Configuration of your agent is pretty straightforward. When you enter following command:

/
C:\your_agent_directory> .\config.cmd

You'll be asked a couple of questions regarding your VSTS account, a name for an agent, agent pool and a method of authentication. The easiest way to authenticate is to use PAT(Personal Access Token) which can be generated here: https://{your_account}.visualstudio.com/_details/security/tokens.

Once you've configured your agent, you can run it with a .\run.cmd command. If everything's all rights, when you go once more to the Agent queues screen, you'll see your build agent available in the selected agent pool:

Building and releasing on your agent

So far so good - we have additional build agent, which can be used in our private pipeline. But what we have to do to schedule a build and a release? 

Builds

Go to the Builds screen. When you click on the Queue new build... button, you will be asked to select a couple options related to a build. The one we're interested in is Queue. Just selected the one which have your build agent configured and click Ok. Your build should start though you've used all available minutes from the hosted pipeline.

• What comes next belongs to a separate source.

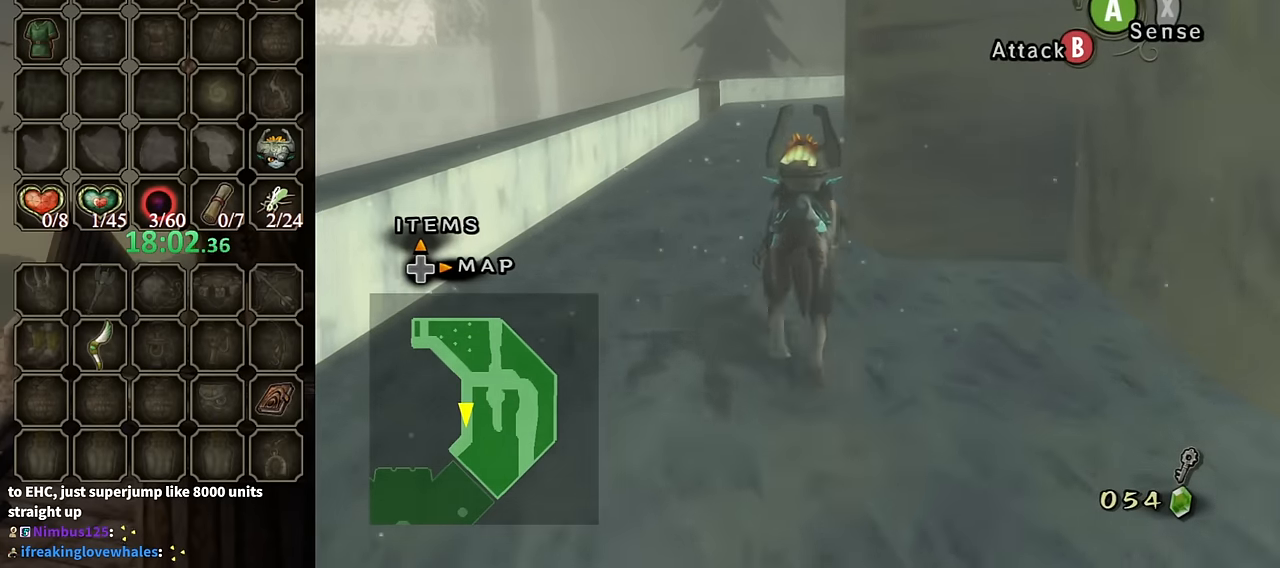
{"buttons": [], "left_stick": "up", "right_stick": "center", "events": []}
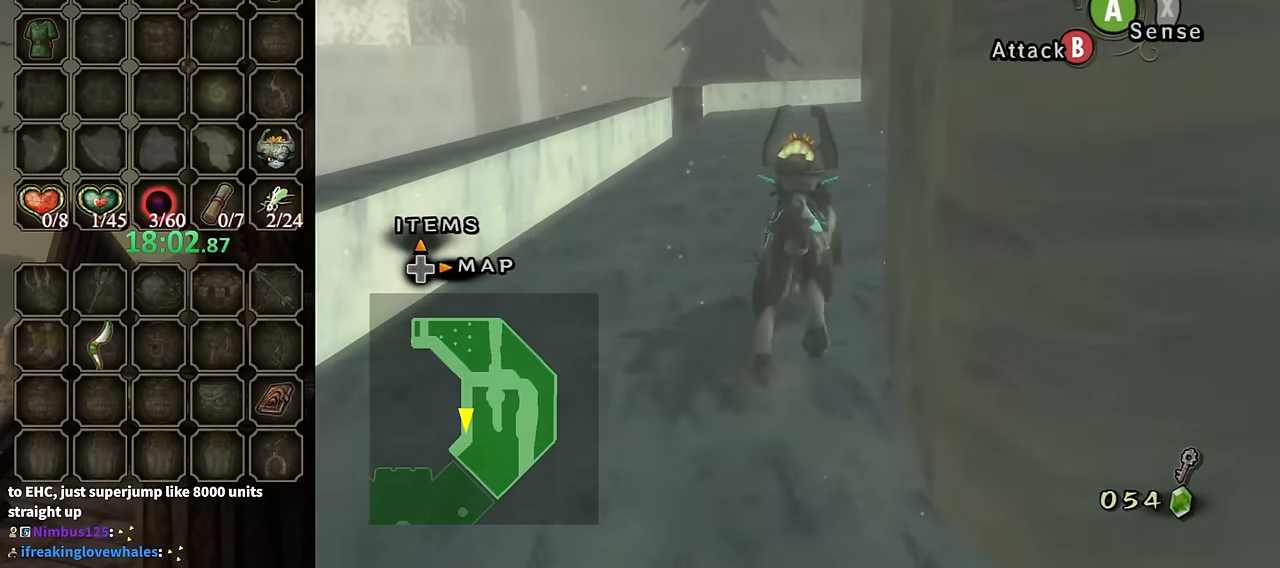
{"buttons": ["A"], "left_stick": "up", "right_stick": "center", "events": [[333, "A", "down"], [433, "A", "up"], [500, "A", "down"]]}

Selecting a different queue will allow you to use a different pipeline

Releases

Releases are a bit tricky. When triggering a release you have no option to specify a queue. To do so you have to go to a specific release definition and find Run on agent link above release steps. When you click on it, it will show you another screen, when you can find Deployment queue list, from which your private pipeline can be selected.

Somehow hidden Run on agent screen allow you to run your releases on your own agent

Summary

In above solution you have to consider costs generated by using a VM to perform builds and releases. Currently you can buy another hosted pipeline for 40$ so it's two times less than a minimum VM needed for a Visual Studio. On the other hand, you can automate it so it works only in your work hours = saving some money. If you have an available subscription like BizSpark, you can save even more money. Both solutions are viable but as you can see, starting another build agent is a very easy task, and can help you when you either want to control usage of your pipelines or to build something, what couldn't be built by a hosted agent.